■ What to do:
a - From the retail wage statement, set down the stretch from "4. Ratio of" through "only partial observations." word for word.
b - According to the retail wage statement, what all-time high did payroll costs as a percentage of sales reach in department and specialty stores, and in what year?
c - Extend the retail wage statement with new text that picks up after its final sentence.

■ Given text:
######

2. Payroll percent to sales

In the section of the report dealing with multistate enterprises, it states that the total payroll for 1948 for such multiunit firms was equivalent to 12 percent of total sales and that the corresponding ratio for general merchandise stores was 14 percent. In section II of the report dealing with retail generally, it reports a total payroll average of 10 cents of each consumer dollar. We cannot identify the source of the multichain payroll averages or of the averages of the retail trade generally. However, studies made for the NRDGA by the Harvard Graduate School of Business Administration, which include both multiunit and independent retail and department stores of all sizes have consistently shown a higher percentage of payroll costs to sales. For example, in 1948, 17.3 cents out of each sales dollar went for payroll. Since that date and with only one exception payroll costs to sales in department and specialty stores have steadily risen reaching the alltime high of 18.4 percent in 1953.

3. State minimum wage laws

While some 22 States and the District of Columbia have minimum wage laws, in 14 of these States minimum wage protection is given "only" to women or women and minors. The report is silent on the fact that 10 States have equal pay laws intended primarily to see that women receive the same pay as men for comparable quantity and quality of work but which also assures that men are not paid less than women. It would be entirely naive thinking that employers generally could and would hire men workers at a lower rate than women for the same job duties or that men themselves, under normal circumstances, would accept a lower rate of pay than provided the women.

4. Ratio of sales personnel

The first section of the report states that "in retail trade almost one-third of all workers are sales workers." In the second section 36 percent of retail workers are engaged in sales. Either figure we believe is distorted by the inclusion as "workers" of the proprietors, managers, and officials embracing the many thousands of owners of "mama and papa" stores to which the report refers. Figures for the department store and specialty store segment show that on the average 50 percent of all store employees are sales employees and in the medium size and smaller stores the percentage ranges as high as 60 percent

er more.

These limited illustrations ar typical of many of the statistics presented and conclusions drawn which we believe to be either inaccurate or only partial observations.

COVERAGE OF MULTISTATE ENTERPRISES

As previously stated, these "Materials" are intended to justify the Secretary of Labor's suggestion that wage-and-hour provisions be extended to multistate enterprises. We find nothing in the statistical data he submitted which indicates or confirms the basic need for minimum-wage protection for employees in units of organizations operating in more than one State. The only conclusion that can logically be drawn from the "Materials" is that coverage should be extended to these enterprises simply on the basis of their ability to pay and not on the existence of substandard wage schedules. As stated on page 16 of the first section of the report, "multistate enterprises are, generally speaking, stable firms with substantial reserves." This implies a new philosophy apparently of paying wages out of reserves rather than out of expense margins on which stores must operate.

######

Stored data
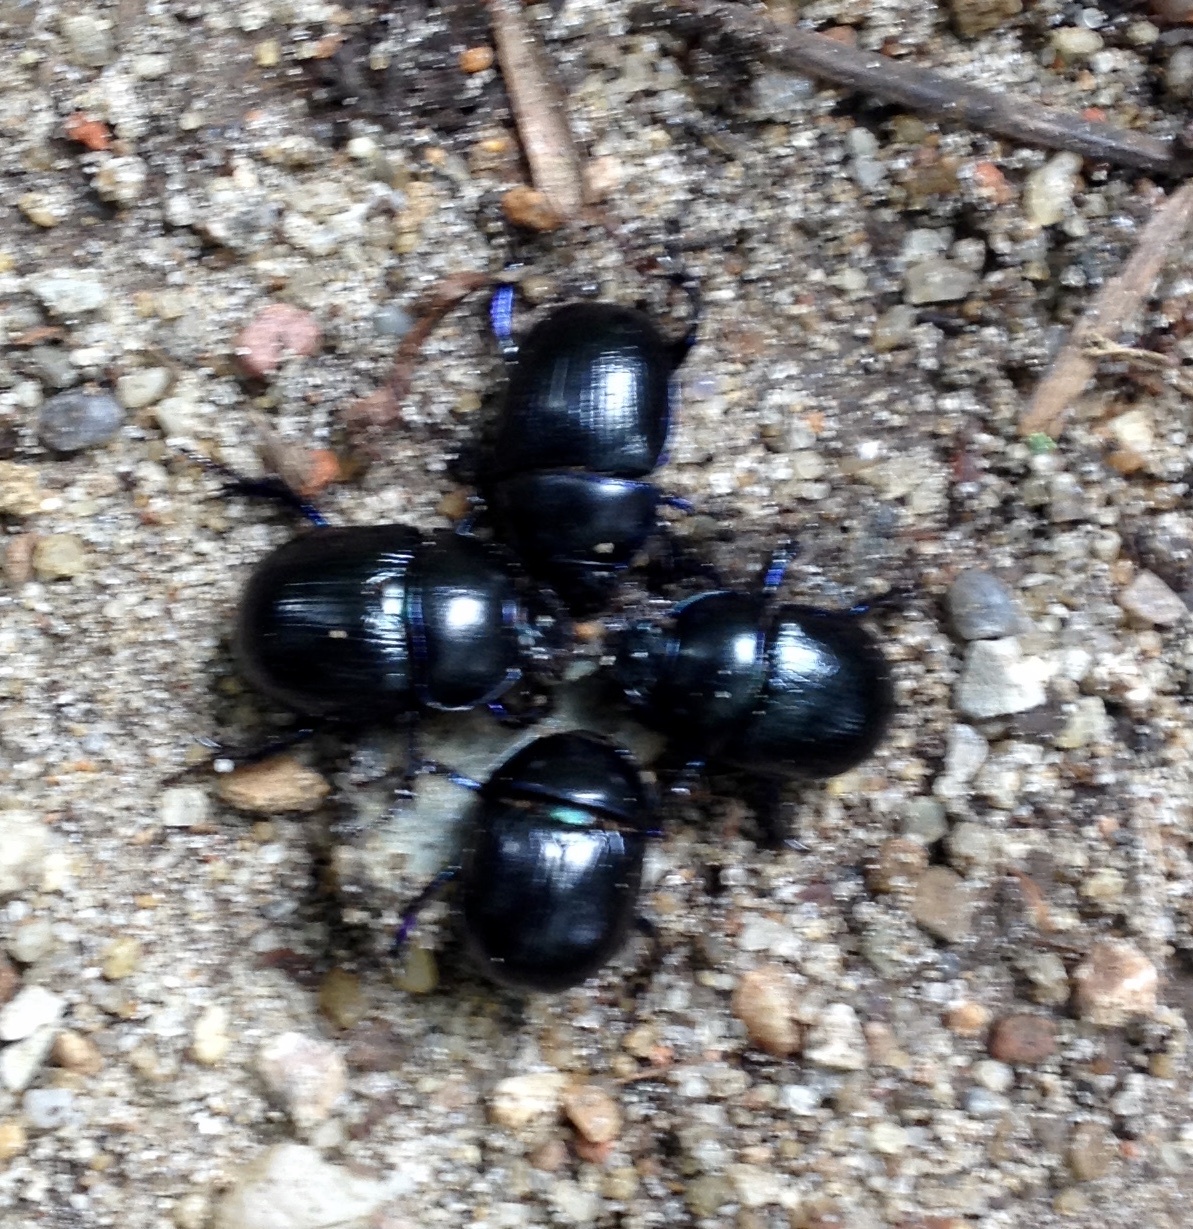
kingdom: Animalia
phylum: Arthropoda
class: Insecta
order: Coleoptera
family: Geotrupidae
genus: Anoplotrupes
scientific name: Anoplotrupes stercorosus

######

■ Task responses:
a -
4. Ratio of sales personnel

The first section of the report states that "in retail trade almost one-third of all workers are sales workers." In the second section 36 percent of retail workers are engaged in sales. Either figure we believe is distorted by the inclusion as "workers" of the proprietors, managers, and officials embracing the many thousands of owners of "mama and papa" stores to which the report refers. Figures for the department store and specialty store segment show that on the average 50 percent of all store employees are sales employees and in the medium size and smaller stores the percentage ranges as high as 60 percent

er more.

These limited illustrations ar typical of many of the statistics presented and conclusions drawn which we believe to be either inaccurate or only partial observations.

b - 18.4 percent, in 1953.

c -
The "Materials" do not in our opinion prove that the unit of a multistate enterprise is any less local in its operation than the independent retail establishment. To our knowledge the substantial majority of multiunit organizations in the department and specialty store field determine their minimum wages, hours of employment, and basic working conditions at the local level in competition with the local labor market. Very few multiple State organizations to our knowledge apply a national minimum wage irrespective of regional or community practices. While the ownership of these enterprises may be centralized, the individual units from the standpoint of wage and employment procedures are basically operated as a local unit. The success of each unit depends

upon the customer's acceptance and backing to the same degree as an inde pendent retail establishment. The only retail employees of these enterprises which may truly be regarded as being in interstate commerce are those located in the central offices and in large central warehouses serving units in multiple States. These employees have been and are currently subject to wage-and-hour controls. The proposal to extend it to employees in the multiple units themselves would divide the industry and is a "foot-in-the-door" policy laying the groundwork for later extension.

We, therefore, restate the position of the National Retail Dry Goods Association. We are opposed to suggested legislation which would place some of the employees in local retail establishments under wage-and-hour controls and exempt others. We insist that if and when minimum-wage legislation is needed for the retail and service trades it is properly within the province of the States and not the Federal Government to legislate. We strongly urge the retention of the present retail exemption.

Mr. HUSSEY. Next is a statement of Clarence Mitchell, Director of the Washington Bureau of the National Association for the Advancement of Colored People.

Chairman BARDEN. Without objection, that statement may be inserted in the record.

(The statement referred to follows:)

STATEMENT OF CLARENCE MITCHELL, DIRECTOR OF THE WASHINGTON BUREAU OF THE NATIONAL ASSOCIATION FOR THE ADVANCEMENT OF COLORED PEOPLE

Mr. Chairman and gentlemen of the committee, I am Clarence Mitchell, director of the Washington Bureau of the National Association for the Advancement of Colored People.

At its national convention held in Dallas, Tex., in 1954, our organization passed a resolution urging that Congress adopt a minimum wage of $1.25 an hour. The resolution also urged that the present law be extended to include agriculture workers and other persons not now covered.

Approximately 25 percent of the colored men and 10 percent of the colored women who are employed work in agriculture. A great many of these are migratory workers who are employed on the factory-type farms. All deserve the same treatment that persons working in covered industries now receive or will get under an improved law.

Persons employed in service industries should be covered by the law. Fifteen percent of employed colored men and 65 percent of employed colored women are in this industry group.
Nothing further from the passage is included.